## AVAILABLE DATA:
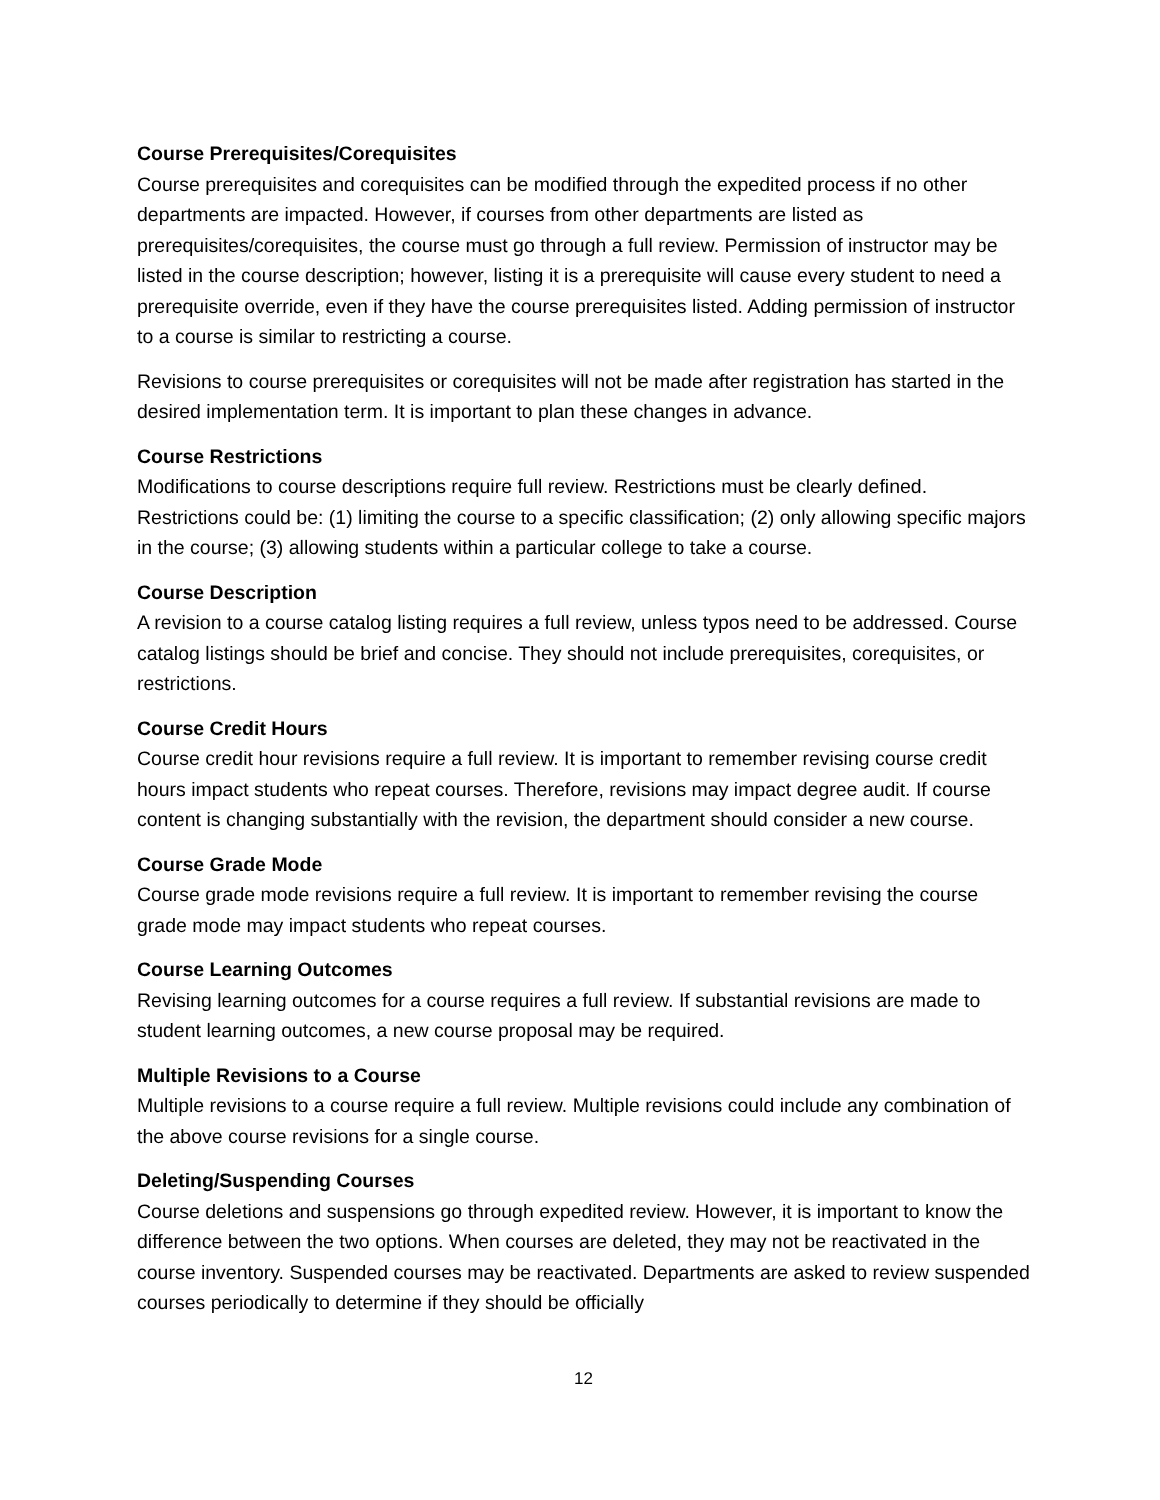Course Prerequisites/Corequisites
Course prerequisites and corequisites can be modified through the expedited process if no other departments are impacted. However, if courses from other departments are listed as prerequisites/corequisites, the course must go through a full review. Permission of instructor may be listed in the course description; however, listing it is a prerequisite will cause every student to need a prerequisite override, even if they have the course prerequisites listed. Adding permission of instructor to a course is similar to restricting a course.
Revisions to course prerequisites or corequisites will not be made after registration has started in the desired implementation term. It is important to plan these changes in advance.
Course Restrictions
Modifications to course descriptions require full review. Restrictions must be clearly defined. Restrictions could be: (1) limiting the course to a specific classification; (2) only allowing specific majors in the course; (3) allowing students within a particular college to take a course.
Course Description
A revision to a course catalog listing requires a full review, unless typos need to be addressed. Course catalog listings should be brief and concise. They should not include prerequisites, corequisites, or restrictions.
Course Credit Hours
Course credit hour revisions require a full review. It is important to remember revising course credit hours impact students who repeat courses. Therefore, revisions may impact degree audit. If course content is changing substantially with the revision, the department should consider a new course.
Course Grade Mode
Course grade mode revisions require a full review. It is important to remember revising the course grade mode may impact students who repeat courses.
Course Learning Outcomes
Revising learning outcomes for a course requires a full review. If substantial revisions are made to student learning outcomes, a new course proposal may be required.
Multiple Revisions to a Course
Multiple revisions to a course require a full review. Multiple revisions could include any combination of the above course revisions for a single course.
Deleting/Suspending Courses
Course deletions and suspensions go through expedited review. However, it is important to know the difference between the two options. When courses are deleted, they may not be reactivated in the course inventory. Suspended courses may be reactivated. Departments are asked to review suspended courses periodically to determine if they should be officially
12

## WORK ITEM:
Please give again the lines above between the line holding "Course Restrictions" and the line holding "Course Learning Outcomes", inclusive, exactly as they are and with nothing added.

## ANSWER SECTION:
Course Restrictions
Modifications to course descriptions require full review. Restrictions must be clearly defined. Restrictions could be: (1) limiting the course to a specific classification; (2) only allowing specific majors in the course; (3) allowing students within a particular college to take a course.
Course Description
A revision to a course catalog listing requires a full review, unless typos need to be addressed. Course catalog listings should be brief and concise. They should not include prerequisites, corequisites, or restrictions.
Course Credit Hours
Course credit hour revisions require a full review. It is important to remember revising course credit hours impact students who repeat courses. Therefore, revisions may impact degree audit. If course content is changing substantially with the revision, the department should consider a new course.
Course Grade Mode
Course grade mode revisions require a full review. It is important to remember revising the course grade mode may impact students who repeat courses.
Course Learning Outcomes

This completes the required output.